Sulla title-track ritorna l'amore per le ritmiche elettroniche breakbeat, retaggio dei primissimi Porcupine Tree degli anni '90, quando Wilson era affascinato dai suoni IDM dei The Orb e dei Future Sound of London. La parte che segue forse è l'unico punto debole di tutto l'album, modellata come una più che ordinaria ballata per chitarra e piano, svogliata come un pezzo di David Gilmour, dimenticabile come una b-side di british pop. Il resto è una costruzione di suoni e accordi di tastiere avvolgenti che sfiorano la muzak e la fusion, dove si respira veramente del prog accattivante, soprattutto nelle varianti degli assoli che si susseguono, tra chitarre, synth e tastiere.
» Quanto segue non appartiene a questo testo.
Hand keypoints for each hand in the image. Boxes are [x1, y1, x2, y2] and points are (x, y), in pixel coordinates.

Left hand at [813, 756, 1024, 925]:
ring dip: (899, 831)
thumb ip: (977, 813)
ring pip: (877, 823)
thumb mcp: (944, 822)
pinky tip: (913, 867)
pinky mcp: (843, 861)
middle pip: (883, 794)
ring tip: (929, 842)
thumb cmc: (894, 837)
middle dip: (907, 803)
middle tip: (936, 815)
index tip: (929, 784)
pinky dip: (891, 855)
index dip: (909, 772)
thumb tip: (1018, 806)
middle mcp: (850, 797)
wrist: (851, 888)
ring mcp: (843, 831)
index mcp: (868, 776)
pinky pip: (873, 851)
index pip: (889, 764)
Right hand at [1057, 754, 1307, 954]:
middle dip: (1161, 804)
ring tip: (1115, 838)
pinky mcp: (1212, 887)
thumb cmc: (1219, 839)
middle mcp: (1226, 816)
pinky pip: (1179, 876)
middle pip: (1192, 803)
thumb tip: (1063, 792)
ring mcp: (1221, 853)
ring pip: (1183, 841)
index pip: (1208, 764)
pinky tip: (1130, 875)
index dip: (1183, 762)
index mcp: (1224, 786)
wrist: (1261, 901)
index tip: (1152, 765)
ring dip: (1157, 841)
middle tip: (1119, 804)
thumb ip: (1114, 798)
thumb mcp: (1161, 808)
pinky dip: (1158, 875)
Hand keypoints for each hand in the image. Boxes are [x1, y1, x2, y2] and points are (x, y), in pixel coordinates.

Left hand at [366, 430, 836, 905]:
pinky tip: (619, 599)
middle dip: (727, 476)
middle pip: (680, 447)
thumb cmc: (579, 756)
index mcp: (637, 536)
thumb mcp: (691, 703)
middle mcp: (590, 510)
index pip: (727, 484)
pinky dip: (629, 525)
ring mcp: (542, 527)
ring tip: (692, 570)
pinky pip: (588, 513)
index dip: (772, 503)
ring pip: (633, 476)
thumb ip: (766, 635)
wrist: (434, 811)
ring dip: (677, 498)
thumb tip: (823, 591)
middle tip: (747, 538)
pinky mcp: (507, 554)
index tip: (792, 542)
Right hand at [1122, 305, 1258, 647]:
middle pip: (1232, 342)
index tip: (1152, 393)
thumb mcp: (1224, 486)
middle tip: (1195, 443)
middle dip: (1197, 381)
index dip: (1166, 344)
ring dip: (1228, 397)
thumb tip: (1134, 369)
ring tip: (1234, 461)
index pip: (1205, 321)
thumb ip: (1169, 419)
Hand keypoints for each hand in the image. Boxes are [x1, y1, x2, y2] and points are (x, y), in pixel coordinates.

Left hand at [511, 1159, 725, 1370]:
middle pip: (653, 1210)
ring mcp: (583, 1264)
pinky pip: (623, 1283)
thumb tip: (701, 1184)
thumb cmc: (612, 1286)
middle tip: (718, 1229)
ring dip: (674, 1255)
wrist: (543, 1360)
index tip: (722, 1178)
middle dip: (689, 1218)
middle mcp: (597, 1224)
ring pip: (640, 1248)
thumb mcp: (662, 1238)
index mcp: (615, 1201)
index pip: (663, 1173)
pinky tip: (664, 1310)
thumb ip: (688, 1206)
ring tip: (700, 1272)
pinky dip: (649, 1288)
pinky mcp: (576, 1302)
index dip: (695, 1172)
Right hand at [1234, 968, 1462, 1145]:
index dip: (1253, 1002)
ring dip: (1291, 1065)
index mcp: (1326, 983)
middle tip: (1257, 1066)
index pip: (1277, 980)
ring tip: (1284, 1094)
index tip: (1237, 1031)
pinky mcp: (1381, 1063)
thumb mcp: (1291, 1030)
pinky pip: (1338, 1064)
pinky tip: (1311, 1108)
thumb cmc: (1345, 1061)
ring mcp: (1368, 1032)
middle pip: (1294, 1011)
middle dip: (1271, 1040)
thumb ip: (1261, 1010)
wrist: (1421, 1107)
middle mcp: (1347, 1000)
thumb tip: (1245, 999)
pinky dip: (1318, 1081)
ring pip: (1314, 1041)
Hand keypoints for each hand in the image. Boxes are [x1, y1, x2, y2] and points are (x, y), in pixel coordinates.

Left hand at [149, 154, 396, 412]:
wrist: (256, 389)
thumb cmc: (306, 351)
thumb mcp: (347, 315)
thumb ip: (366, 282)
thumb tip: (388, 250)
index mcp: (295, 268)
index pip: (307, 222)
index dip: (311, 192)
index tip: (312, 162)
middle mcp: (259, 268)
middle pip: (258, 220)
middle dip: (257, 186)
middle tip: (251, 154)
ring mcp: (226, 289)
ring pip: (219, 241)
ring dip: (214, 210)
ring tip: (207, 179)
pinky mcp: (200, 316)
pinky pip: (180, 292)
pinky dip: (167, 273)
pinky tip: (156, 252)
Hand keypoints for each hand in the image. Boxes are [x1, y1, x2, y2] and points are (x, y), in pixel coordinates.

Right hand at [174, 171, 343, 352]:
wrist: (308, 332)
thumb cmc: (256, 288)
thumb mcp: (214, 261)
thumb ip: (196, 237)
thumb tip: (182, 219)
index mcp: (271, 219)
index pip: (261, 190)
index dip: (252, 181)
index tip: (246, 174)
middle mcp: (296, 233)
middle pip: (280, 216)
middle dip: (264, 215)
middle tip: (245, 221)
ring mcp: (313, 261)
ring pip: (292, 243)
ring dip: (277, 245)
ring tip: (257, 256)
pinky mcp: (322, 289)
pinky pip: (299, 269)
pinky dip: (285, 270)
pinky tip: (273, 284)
Il tutto si chiude con lunghe note ambient di tastiere che sembrano provenire dal progetto collaterale Bass Communion.

Con The Overview Steven Wilson sembra perseguire un proprio ideale su grande scala alla Mike Oldfield, dove a tratti compaiono stratificazioni strumentali e architetture sonore che lasciano da parte l'ambizione in favore di un'organizzazione strutturale focalizzata su un fluire coerente e ben collegato. Al di là di tutte le voglie di peregrinazione stilistica che si è potuto togliere Wilson come artista, in definitiva si sente che è questo che deve perseguire e che gli riesce meglio. Intendiamoci, The Overview non è un capolavoro, ma almeno in questo caso la componente sonica e timbrica funziona meglio che altrove e possiede un sapore nuovo, svolto in modo molto più efficace rispetto agli album precedenti, strombazzati dall'autore all'epoca quasi come produzioni che sondavano territori musicali inediti, quando in realtà, con il senno di poi, non hanno lasciato un granché.